## Start TEXT SECTION

September 6, 2024 in Data Quality

Using Six Sigma to Measure and Improve Data Quality

SHARE: PRINT ARTICLE:print this page https://doi.org/10.1287/orms.2024.03.14

The most important principle in software engineering since about the 1950s is “GIGO” (garbage in, garbage out) [1]. This principle has wide applicability beyond software development. The quality of the output is only as good as the quality of the input. There is no point in applying super-sophisticated algorithms to make inferences and forecasts and draw conclusions if the input data is questionable.

Data drives decisions, informs strategies and supports operations across all sectors. Poor data quality can lead to significant business losses and risks [2]. For example, the poor decisions made by real estate company Zillow because of incorrect analytic models ended up costing the company $304 million in write-downs [3]. Although strategic decisions succeed or fail based on many criteria besides bad data, the quality of data does play an important role. For example, Target’s failed expansion into Canada was partly because of poor data quality in their inventory system, leading to stockouts and overstocking, which contributed to their $5.4 billion loss and eventual withdrawal from the market [4]. Similarly, J.P. Morgan’s $6.2 billion trading loss in the “London Whale” incident was exacerbated by inaccurate risk modeling data [5].

This article, based on successful programs at large companies, explores how Six Sigma, a well-established methodology for process improvement, can be used in an innovative way to enhance data quality.

Defining Data Quality

Data quality refers to factors such as accuracy, completeness, reliability, recency and relevance. Types of errors that can compromise data accuracy and reliability can be classified into three broad groups:

  1. Database errors include errors in format and constraints. For example, dates can be in either “MM/DD/YYYY” or “DD/MM/YYYY” formats. Inconsistencies arise when dates are stored in these two formats in the same data table. Constraint errors happen when the data values violate one or more business rules or constraints. For example, a user may fill in a fake email address (such as [email protected]), fake ZIP code (such as 11111) or nonresidential phone number (such as 1-800-555-1212).

## End TEXT SECTION

▶ _REQUIRED TASK A_: Please swap "country" for "nation" in the rows, beginning at the line that has "family: Fabaceae" and stopping after the last row, with everything else left unchanged.
The article and the rows below it are unrelated material.

## Start GIVEN ENTRIES

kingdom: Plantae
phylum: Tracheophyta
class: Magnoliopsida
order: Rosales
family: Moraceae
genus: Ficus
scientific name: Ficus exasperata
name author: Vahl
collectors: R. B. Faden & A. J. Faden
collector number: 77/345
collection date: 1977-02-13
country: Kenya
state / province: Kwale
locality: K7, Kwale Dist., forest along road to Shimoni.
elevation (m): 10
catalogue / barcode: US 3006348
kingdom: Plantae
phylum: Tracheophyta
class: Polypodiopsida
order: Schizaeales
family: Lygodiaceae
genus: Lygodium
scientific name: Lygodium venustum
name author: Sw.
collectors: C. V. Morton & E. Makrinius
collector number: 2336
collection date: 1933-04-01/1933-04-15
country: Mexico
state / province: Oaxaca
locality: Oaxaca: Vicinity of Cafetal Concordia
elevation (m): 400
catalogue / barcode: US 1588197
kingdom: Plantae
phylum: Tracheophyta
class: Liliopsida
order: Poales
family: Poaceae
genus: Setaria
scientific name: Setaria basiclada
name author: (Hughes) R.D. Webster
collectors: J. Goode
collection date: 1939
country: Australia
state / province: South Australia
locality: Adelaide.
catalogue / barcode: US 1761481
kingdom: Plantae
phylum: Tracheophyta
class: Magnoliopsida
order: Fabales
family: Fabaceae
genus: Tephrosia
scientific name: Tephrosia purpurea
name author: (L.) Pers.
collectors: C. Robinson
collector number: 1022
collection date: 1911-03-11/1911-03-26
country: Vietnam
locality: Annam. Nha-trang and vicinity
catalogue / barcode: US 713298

## End GIVEN ENTRIES

▶ _REQUIRED TASK B_: Which factors does the article say data quality refers to?

▶ _WRITTEN RESPONSE A_:
family: Fabaceae
genus: Tephrosia
scientific name: Tephrosia purpurea
name author: (L.) Pers.
collectors: C. Robinson
collector number: 1022
collection date: 1911-03-11/1911-03-26
nation: Vietnam
locality: Annam. Nha-trang and vicinity
catalogue / barcode: US 713298

▶ _WRITTEN RESPONSE B_:
- accuracy
- completeness
- reliability
- recency
- relevance